_THE INPUT_
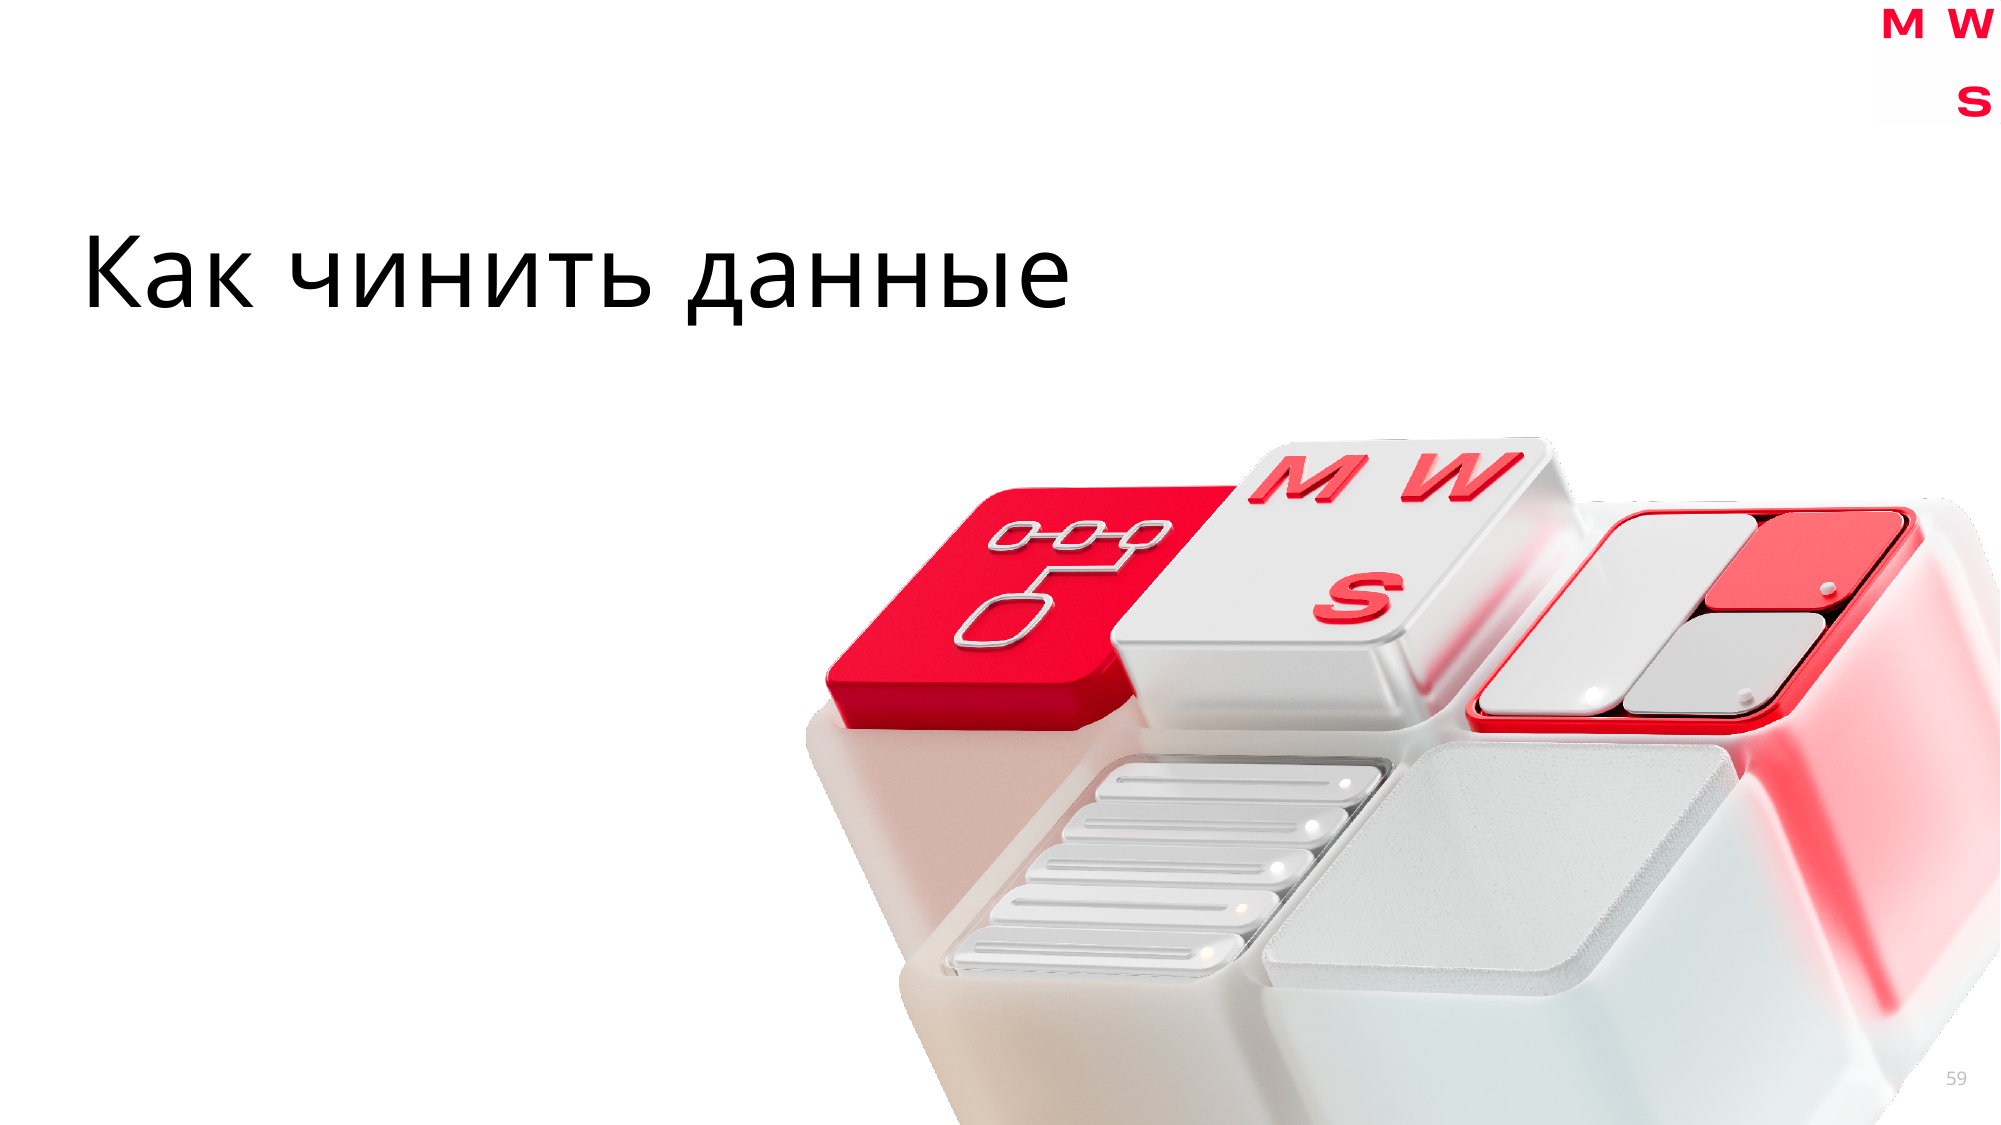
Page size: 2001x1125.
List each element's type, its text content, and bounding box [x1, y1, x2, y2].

slide_number 59 [1882, 1067, 1968, 1097]
picture [1874, 0, 2001, 126]
picture [748, 236, 2000, 1125]
title Как чинить данные [80, 97, 1400, 329]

_WORK REQUIRED_
Respond with the exact lines running from the one that contains "List each element's" through the last line of the data above, and no other lines.

_REPLY TO THE EXERCISE_
List each element's type, its text content, and bounding box [x1, y1, x2, y2].

slide_number 59 [1882, 1067, 1968, 1097]
picture [1874, 0, 2001, 126]
picture [748, 236, 2000, 1125]
title Как чинить данные [80, 97, 1400, 329]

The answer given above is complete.